3.2. Federate Millions of Database Systems
Billions of web clients will be accessing millions of databases. Enterprises will set up large-scale federated database systems, since they are currently investing enormous resources into many disparate systems. Moreover, the Web is one large federated system. We must make it easy to integrate the information in these databases. There are several major challenges in building scalable federated systems.

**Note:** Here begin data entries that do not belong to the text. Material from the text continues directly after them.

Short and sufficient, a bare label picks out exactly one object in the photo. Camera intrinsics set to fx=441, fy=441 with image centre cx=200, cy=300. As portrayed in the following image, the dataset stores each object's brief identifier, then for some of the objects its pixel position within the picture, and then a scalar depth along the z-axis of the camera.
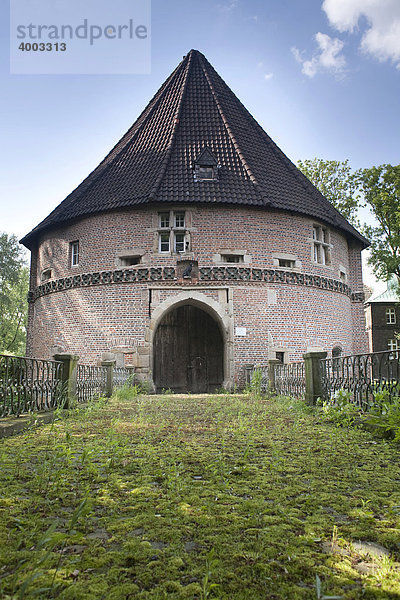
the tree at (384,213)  27.58
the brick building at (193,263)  15.60
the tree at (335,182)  28.95
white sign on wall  15.45
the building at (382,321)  44.25
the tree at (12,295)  36.28
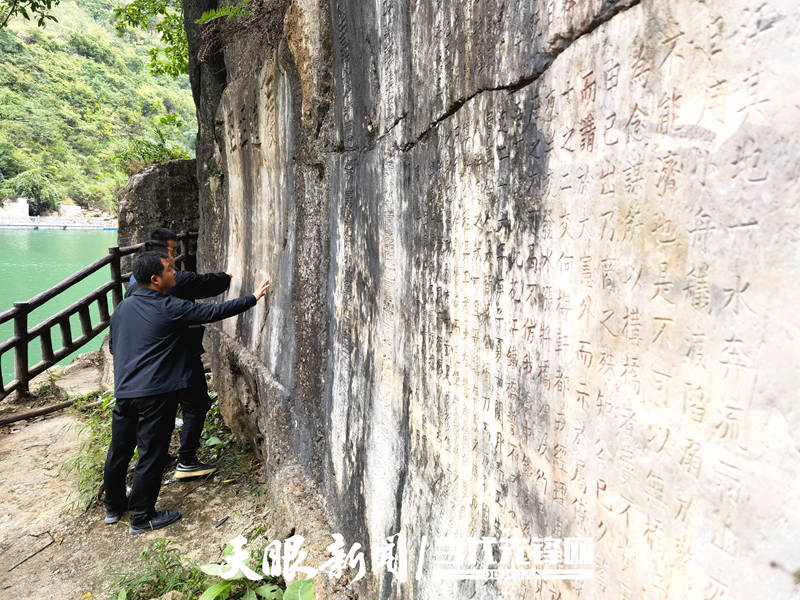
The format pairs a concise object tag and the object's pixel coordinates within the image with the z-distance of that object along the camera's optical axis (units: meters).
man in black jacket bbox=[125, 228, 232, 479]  3.96
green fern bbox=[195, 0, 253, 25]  3.21
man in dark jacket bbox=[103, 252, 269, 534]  3.23
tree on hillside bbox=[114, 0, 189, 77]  7.52
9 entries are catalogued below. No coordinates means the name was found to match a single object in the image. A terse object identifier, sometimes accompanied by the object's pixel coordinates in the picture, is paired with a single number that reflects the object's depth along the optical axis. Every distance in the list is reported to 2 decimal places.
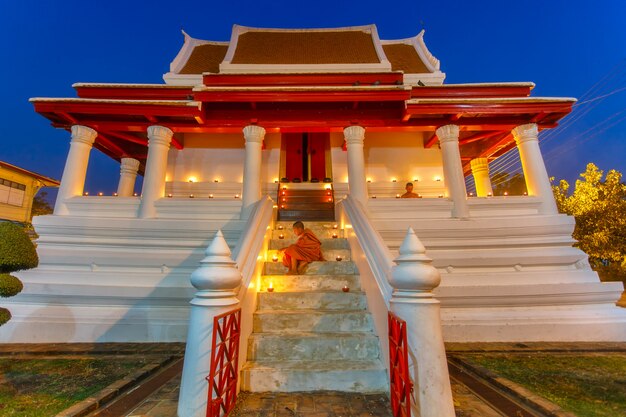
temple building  4.32
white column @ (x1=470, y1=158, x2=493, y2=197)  8.55
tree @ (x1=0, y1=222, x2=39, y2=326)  2.91
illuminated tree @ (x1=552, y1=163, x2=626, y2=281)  10.66
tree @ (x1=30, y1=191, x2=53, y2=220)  22.42
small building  16.36
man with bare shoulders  7.04
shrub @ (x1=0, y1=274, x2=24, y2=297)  2.94
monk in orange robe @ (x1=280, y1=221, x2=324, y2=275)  4.07
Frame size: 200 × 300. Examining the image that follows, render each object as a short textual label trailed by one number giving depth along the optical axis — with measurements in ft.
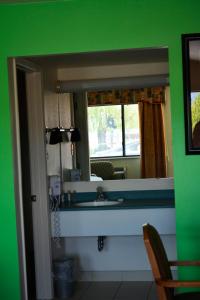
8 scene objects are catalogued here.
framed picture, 11.52
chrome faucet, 16.05
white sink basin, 15.56
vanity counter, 14.08
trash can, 14.92
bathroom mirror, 15.89
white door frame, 14.69
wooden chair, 8.84
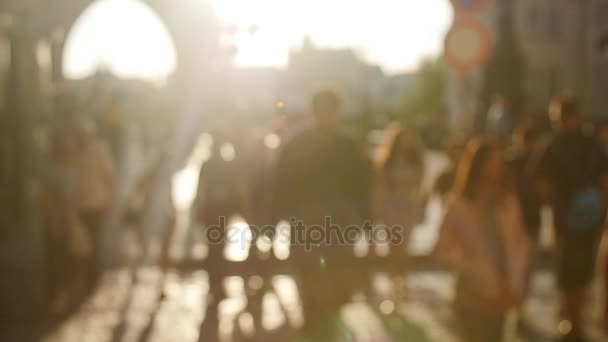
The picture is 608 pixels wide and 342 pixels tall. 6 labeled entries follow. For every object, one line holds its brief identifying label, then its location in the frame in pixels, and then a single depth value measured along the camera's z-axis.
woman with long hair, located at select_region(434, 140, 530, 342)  4.89
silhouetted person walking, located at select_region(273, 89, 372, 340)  5.93
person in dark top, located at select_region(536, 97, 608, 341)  7.04
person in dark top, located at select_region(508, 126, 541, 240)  8.01
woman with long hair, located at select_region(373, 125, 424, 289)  8.74
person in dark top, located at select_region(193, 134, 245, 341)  7.54
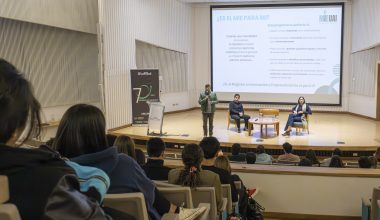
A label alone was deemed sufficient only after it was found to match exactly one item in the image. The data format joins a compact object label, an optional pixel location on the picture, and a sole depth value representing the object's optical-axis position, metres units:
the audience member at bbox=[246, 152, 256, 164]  5.12
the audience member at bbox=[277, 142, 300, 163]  5.64
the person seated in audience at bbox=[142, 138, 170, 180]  3.09
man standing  9.43
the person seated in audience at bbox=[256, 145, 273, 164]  5.56
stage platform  8.16
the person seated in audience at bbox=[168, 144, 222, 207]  2.78
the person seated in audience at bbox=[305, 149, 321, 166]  5.81
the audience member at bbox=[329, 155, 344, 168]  5.00
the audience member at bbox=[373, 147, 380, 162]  5.21
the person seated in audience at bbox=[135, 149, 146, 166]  4.07
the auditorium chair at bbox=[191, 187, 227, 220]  2.70
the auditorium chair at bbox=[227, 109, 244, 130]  10.05
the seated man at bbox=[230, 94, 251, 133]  9.95
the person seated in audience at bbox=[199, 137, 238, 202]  3.21
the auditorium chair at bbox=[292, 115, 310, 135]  9.35
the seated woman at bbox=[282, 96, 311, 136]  9.41
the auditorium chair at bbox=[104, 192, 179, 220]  1.71
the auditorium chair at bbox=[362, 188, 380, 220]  3.18
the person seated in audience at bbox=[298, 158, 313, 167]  5.09
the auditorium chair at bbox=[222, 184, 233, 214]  3.15
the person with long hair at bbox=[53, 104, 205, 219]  1.38
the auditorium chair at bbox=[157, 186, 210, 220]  2.34
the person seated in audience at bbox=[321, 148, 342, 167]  5.37
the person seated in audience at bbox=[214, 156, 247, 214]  3.30
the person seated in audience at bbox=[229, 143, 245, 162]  5.53
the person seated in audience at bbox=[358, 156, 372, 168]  4.82
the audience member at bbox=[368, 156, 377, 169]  4.95
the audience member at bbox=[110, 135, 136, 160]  2.94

First, we need query optimizers that can effectively deal with federated database systems of 1000 or more sites. It is an absolute requirement that each site in such a system be locally autonomous. Therefore, a federated query optimizer cannot simply construct an optimal plan, because various sites must be empowered to refuse to perform their piece. Local constraints may make the globally optimal plan infeasible. In addition, the load on the various sites may change. A traditional static cost-based optimizer computes an optimal plan assuming that the query is the only task running on the network. This plan is not "load aware", and even if it were, the load might change between compile and run time, or during run time. In a dynamic network, optimizers must adapt to changing loads. In a federated database system there may be replicas at various sites, and the quality (timeliness) of the replicas may vary. An optimizer must be able to deal with such quality-of-service issues. For all of these reasons, it is time to rethink the traditional static-cost-based approach to query optimizers in this new environment.